AACUS program aircraft are envisioned to be internal carry aircraft only, unlike the KMAX helicopter that the Marines’ Intermediate Cargo Unmanned Aerial System program is testing now. The program also wants  an aircraft that does not require a landing beacon, such as the Army’s Autonomous Technologies for Unmanned Air Systems program.

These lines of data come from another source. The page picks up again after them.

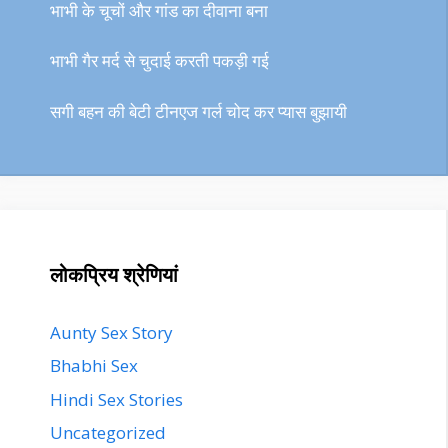
भाभी के चूचों और गांड का दीवाना बना
भाभी गैर मर्द से चुदाई करती पकड़ी गई
सगी बहन की बेटी टीनएज गर्ल चोद कर प्यास बुझायी
लोकप्रिय श्रेणियां
Aunty Sex Story
Bhabhi Sex
Hindi Sex Stories
Uncategorized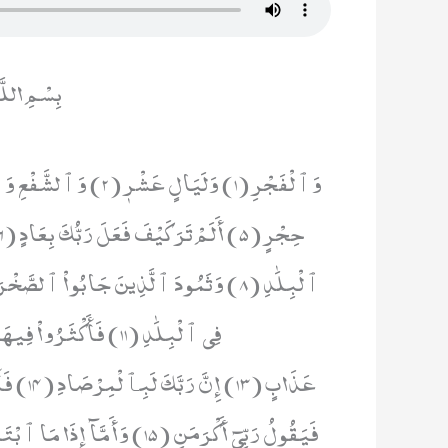
بِسْمِ اللَّ
عَذَابٍ (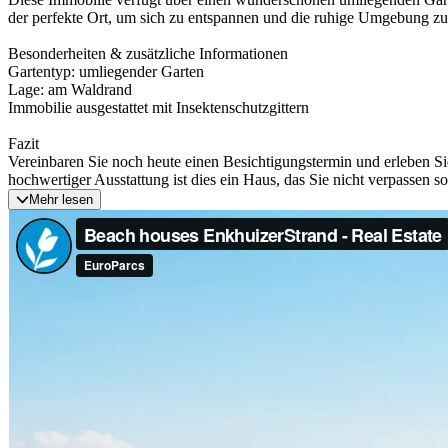
der perfekte Ort, um sich zu entspannen und die ruhige Umgebung zu
Besonderheiten & zusätzliche Informationen
Gartentyp: umliegender Garten
Lage: am Waldrand
Immobilie ausgestattet mit Insektenschutzgittern
Fazit
Vereinbaren Sie noch heute einen Besichtigungstermin und erleben S
hochwertiger Ausstattung ist dies ein Haus, das Sie nicht verpassen s
Mehr lesen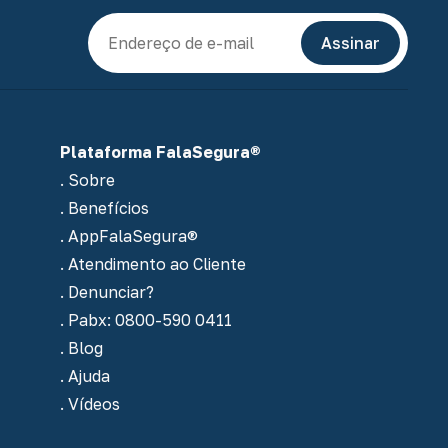
E-mail
Assinar
Plataforma FalaSegura®
. Sobre
. Benefícios
. AppFalaSegura®
. Atendimento ao Cliente
. Denunciar?
. Pabx: 0800-590 0411
. Blog
. Ajuda
. Vídeos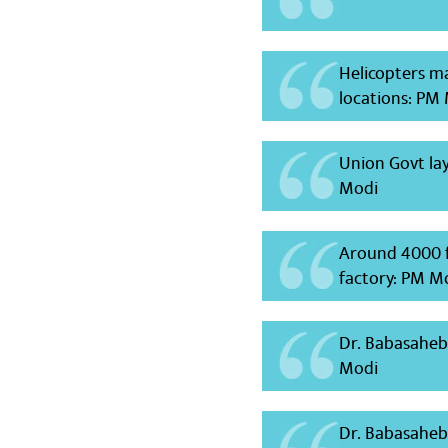
Helicopters ma
locations: PM
Union Govt la
Modi
Around 4000 fa
factory: PM M
Dr. Babasahe
Modi
Dr. Babasaheb 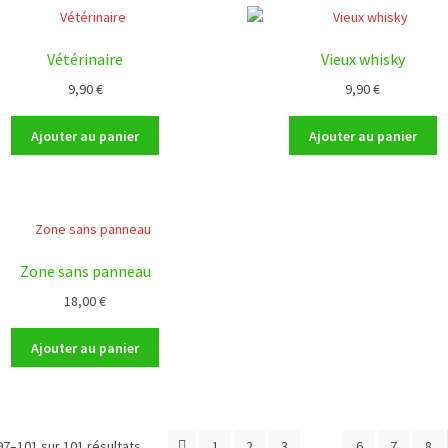
Vétérinaire
Vieux whisky
9,90
€
9,90
€
Ajouter au panier
Ajouter au panier
Zone sans panneau
18,00
€
Ajouter au panier
97–101 sur 101 résultats
1
2
3
…
6
7
8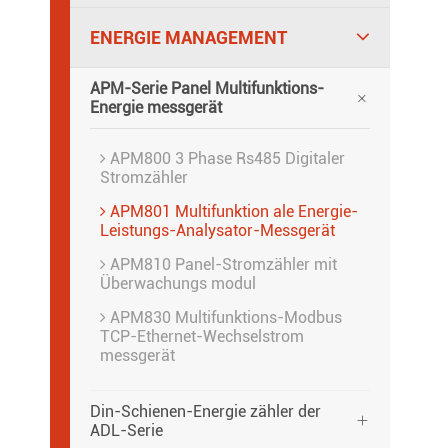
ENERGIE MANAGEMENT
APM-Serie Panel Multifunktions-

Energie messgerät
APM800 3 Phase Rs485 Digitaler
Stromzähler
APM801 Multifunktion ale Energie-
Leistungs-Analysator-Messgerät
APM810 Panel-Stromzähler mit
Überwachungs modul
APM830 Multifunktions-Modbus
TCP-Ethernet-Wechselstrom
messgerät
Din-Schienen-Energie zähler der

ADL-Serie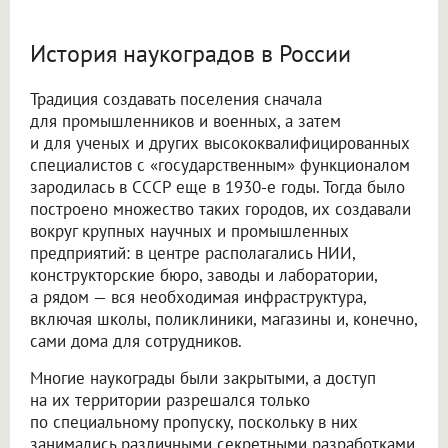
История наукоградов в России
Традиция создавать поселения сначала
для промышленников и военных, а затем
и для ученых и других высококвалифицированных
специалистов с «государственным» функционалом
зародилась в СССР еще в 1930-е годы. Тогда было
построено множество таких городов, их создавали
вокруг крупных научных и промышленных
предприятий: в центре располагались НИИ,
конструкторские бюро, заводы и лаборатории,
а рядом — вся необходимая инфраструктура,
включая школы, поликлиники, магазины и, конечно,
сами дома для сотрудников.
Многие наукограды были закрытыми, а доступ
на их территории разрешался только
по специальному пропуску, поскольку в них
занимались различными секретными разработками,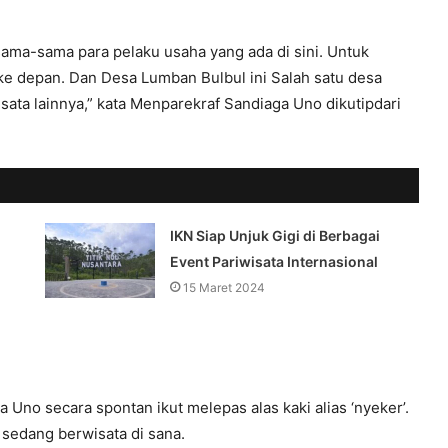
sama-sama para pelaku usaha yang ada di sini. Untuk
e depan. Dan Desa Lumban Bulbul ini Salah satu desa
ta lainnya,” kata Menparekraf Sandiaga Uno dikutipdari
IKN Siap Unjuk Gigi di Berbagai
Event Pariwisata Internasional
15 Maret 2024
Uno secara spontan ikut melepas alas kaki alias ‘nyeker’.
 sedang berwisata di sana.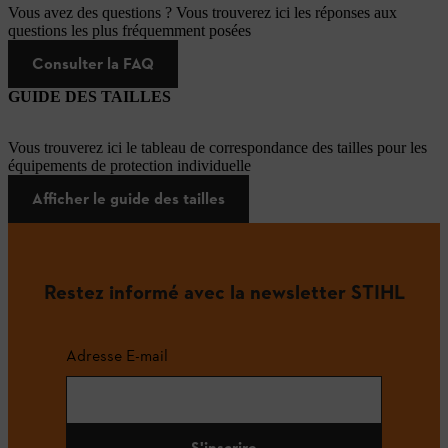
Vous avez des questions ? Vous trouverez ici les réponses aux
questions les plus fréquemment posées
Consulter la FAQ
GUIDE DES TAILLES
Vous trouverez ici le tableau de correspondance des tailles pour les
équipements de protection individuelle
Afficher le guide des tailles
Restez informé avec la newsletter STIHL
Adresse E-mail
S'inscrire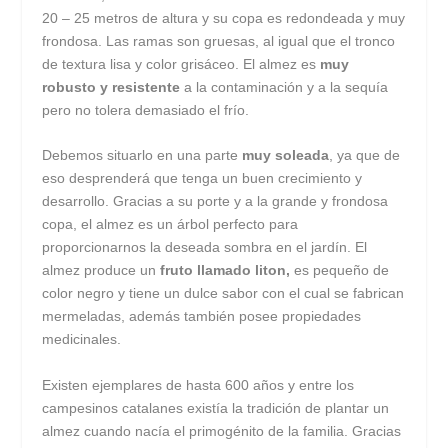
20 – 25 metros de altura y su copa es redondeada y muy
frondosa. Las ramas son gruesas, al igual que el tronco
de textura lisa y color grisáceo. El almez es
muy
robusto y resistente
a la contaminación y a la sequía
pero no tolera demasiado el frío.
Debemos situarlo en una parte
muy soleada
, ya que de
eso desprenderá que tenga un buen crecimiento y
desarrollo. Gracias a su porte y a la grande y frondosa
copa, el almez es un árbol perfecto para
proporcionarnos la deseada sombra en el jardín. El
almez produce un
fruto llamado liton,
es pequeño de
color negro y tiene un dulce sabor con el cual se fabrican
mermeladas, además también posee propiedades
medicinales.
Existen ejemplares de hasta 600 años y entre los
campesinos catalanes existía la tradición de plantar un
almez cuando nacía el primogénito de la familia. Gracias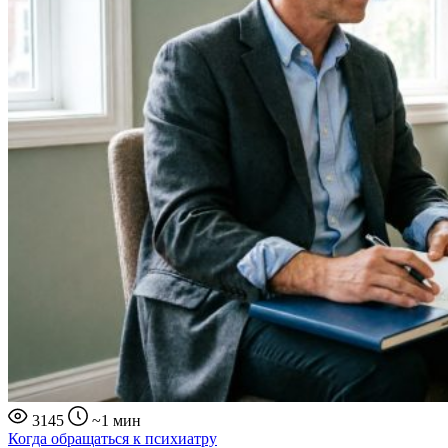
3145
~1 мин
Когда обращаться к психиатру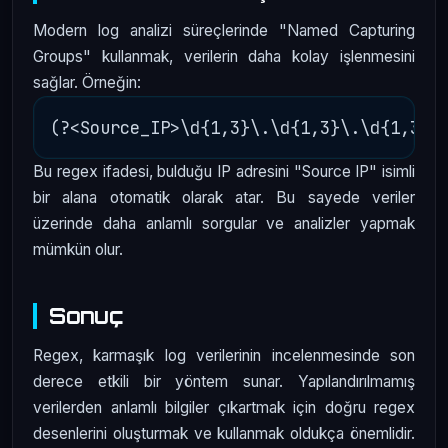
Modern log analizi süreçlerinde "Named Capturing
Groups" kullanmak, verilerin daha kolay işlenmesini
sağlar. Örneğin:
Bu regex ifadesi, bulduğu IP adresini "Source IP" isimli
bir alana otomatik olarak atar. Bu sayede veriler
üzerinde daha anlamlı sorgular ve analizler yapmak
mümkün olur.
Sonuç
Regex, karmaşık log verilerinin incelenmesinde son
derece etkili bir yöntem sunar. Yapılandırılmamış
verilerden anlamlı bilgiler çıkartmak için doğru regex
desenlerini oluşturmak ve kullanmak oldukça önemlidir.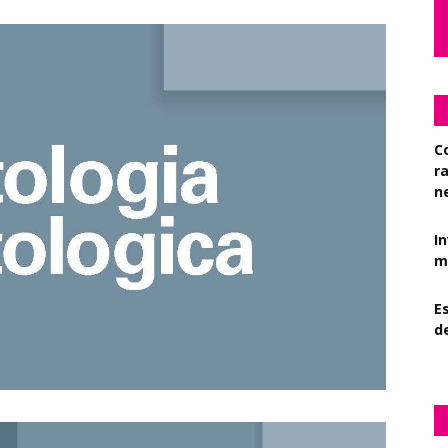
C
r
n
I
mi
Es
d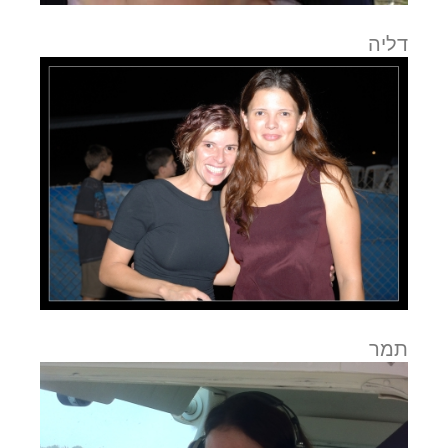
דליה
תמר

AACUS faces other hard problems as well. Dr. Cummings believes that threat avoidance by AACUS aircraft is four years away. However, she predicted that autonomous loading and unloading of cargo would not be accomplished in her lifetime. She said it will take a while for engineers to mimic sensitivity and speed of human vision and manual dexterity.

And unmanned vehicles that use the Global Positioning System for guidance are very much open to hacking. “I think the vulnerability of these systems is important,” Dr. Cummings said, noting that the AACUS program is not allowed to use GPS for guidance.

For the FAA to accept unmanned cargo aircraft in domestic airspace, Ms. Cummings predicted that their software will have to exceed the failure rate of manned aircraft. And, she added, “We have no idea how to certify these systems.”